■ **AIM OF THE TASK**
Please format the lines of all the entries below as a single numbered list, omitting blank lines and leaving the pictures out.

■ **RAW DATA**
%%

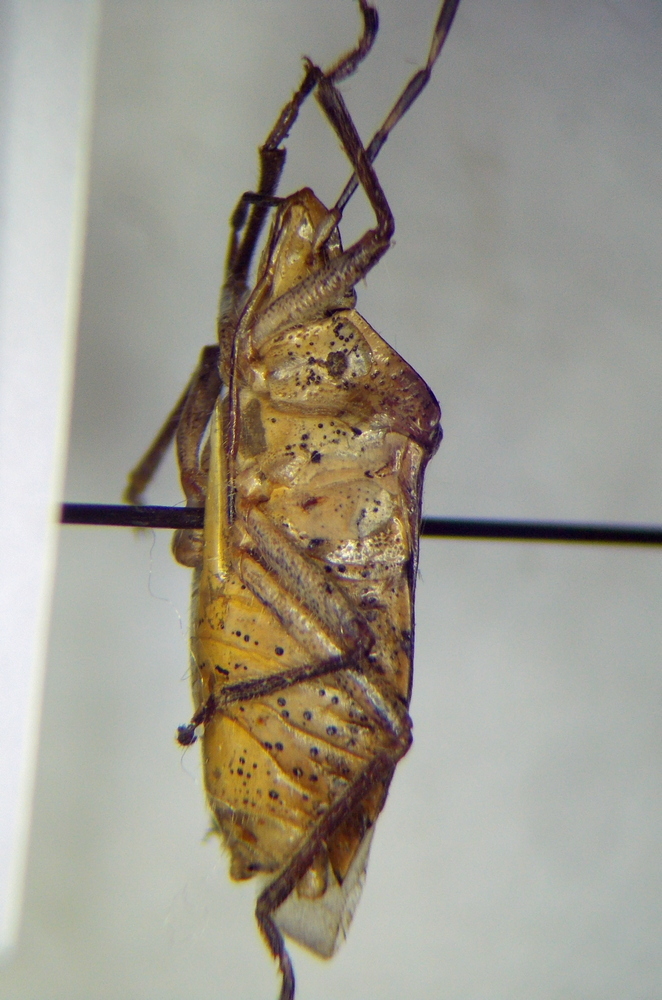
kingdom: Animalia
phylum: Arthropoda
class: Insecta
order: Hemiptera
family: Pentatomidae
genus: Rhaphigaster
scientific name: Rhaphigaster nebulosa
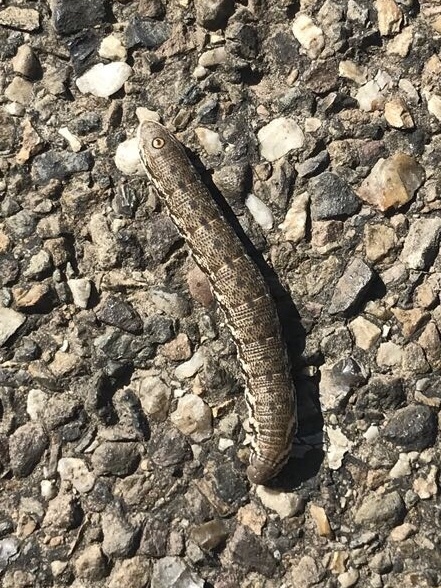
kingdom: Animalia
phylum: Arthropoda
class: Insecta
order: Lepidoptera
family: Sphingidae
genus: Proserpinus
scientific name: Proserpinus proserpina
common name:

%%

■ **CORRECT RESULT**
1. kingdom: Animalia
2. phylum: Arthropoda
3. class: Insecta
4. order: Hemiptera
5. family: Pentatomidae
6. genus: Rhaphigaster
7. scientific name: Rhaphigaster nebulosa
8. kingdom: Animalia
9. phylum: Arthropoda
10. class: Insecta
11. order: Lepidoptera
12. family: Sphingidae
13. genus: Proserpinus
14. scientific name: Proserpinus proserpina
15. common name:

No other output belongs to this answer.